▸ **To be done**:
Resume the text on how KemeX lowers SAGD operating costs, picking up right after its final line.

── Selection

KemeX has been able to reduce operating costs by 5% to 10% compared to conventional large-scale SAGD facilities currently in design or operation. These reductions are achieved through the following:
- Process automation is used extensively to achieve increased reliability, leading to reduced operating and maintenance costs.
- More rigorously designed supervisory control (equipment selection, installation, instrumentation type and redundancy)
- Advanced control applications layered above supervisory control applications. Examples include water balance control to proactively control the balance between steam sent to the wells and the produced water treated from the wells, and controls directing water to and from the Produce Water Tank and Boiler Feed Water Tank.
- Well design alarm and safety integrity system to manage upset conditions with minimal operator intervention
- Energy efficiency exceeds conventional design by ˜5%. This improvement is a result of:
- Heat integration to recover maximum heat from process streams, thus reducing utility heating requirements
- Reduction in recycle streams
- Optimum process conditions selected for plant design
- Steam pressure matched to reservoir conditions, not future transport needs
- FWKO/treater pressure to reduce diluent losses to fuel system
- Onsite power generation is incorporated to further reduce operating costs and dependence on third party electrical power supply.
- Electrical power costs are lower to generate than purchase, even considering cost of capital
- Heat recovery from power generation produces additional steam for oil recovery (highly efficient cogeneration)

────
── Stored data

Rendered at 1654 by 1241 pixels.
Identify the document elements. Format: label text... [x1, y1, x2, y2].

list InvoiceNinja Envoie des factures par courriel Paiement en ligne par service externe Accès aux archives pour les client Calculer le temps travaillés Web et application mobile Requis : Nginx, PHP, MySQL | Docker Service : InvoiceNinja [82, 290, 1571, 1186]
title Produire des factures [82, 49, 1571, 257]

────

▸ **Response to the exercise**:
- Minimal indirect operating and maintenance costs associated with large camps, road maintenance, and separate pad operation
- Replace vs. Repair at the site with offsite maintenance contractor. Common spares for multiple facilities reduces warehouse spare cost
Increased Plant Reliability
One of the greatest concerns plaguing existing SAGD operations is plant reliability. This is extremely costly in terms on lost production, operating and maintenance costs and risk of damage to equipment, personnel or the environment. Improving plant reliability became a critical element of our design in order to reduce operating and maintenance costs in line with the reduction in plant capacity. Improvements in reliability resulted from the following design features:
- Increased level of process automation
- Equipment design and selection
- Evaporator internals
- Evaporator design
- Recycle steam condenser
- Free water knockout (FWKO) and desand vessel
- Elimination of high maintenance equipment
- VRU eductor vs VRU compressor
- Flash drum/condenser vs. produced water coolers
- Package boiler vs. OTSG
- Evaporator vs. hot/warm lime softener
- No oil removal filters (ORFs), eliminating high maintenance equipment that results in substantial recycle
- Common types/sizes of equipment for multiple services
- Replace and repair philosophy vs. on-site maintenance
- Continuous streamlined process configuration
- Inventory management to allow continued operation during maintenance of specific unit operations
- Start-up and operation in total recycle mode allows a more reliable start-up or suspended operation. Return to full capacity from suspended “total recycle” mode can be facilitated in a quick and controlled manner.
Reduced Environmental Footprint
Increasing International and domestic pressure is making the environment impact of oil sands production as significant issue. Our design improves the environmental footprint in a number of critical aspects.
- Land disturbance
- Small plant footprint (125′×125′ plot for main processing plant)
- No need for blowdown ponds normally associated with OTSGs
- No interconnecting pipelines/roadways to well pads which unnecessarily disrupt large tracts of land and are impediments to natural movement of local wildlife
- Elimination of large site camp and office facilities
- Water utilization
- Using evaporators and package boilers minimizes water blowdown to 2-4%, which is several times better than conventional SAGD plants
- Future design enhancements can easily re-use the majority of the water from the blowdown stream
- Energy efficiency (emissions)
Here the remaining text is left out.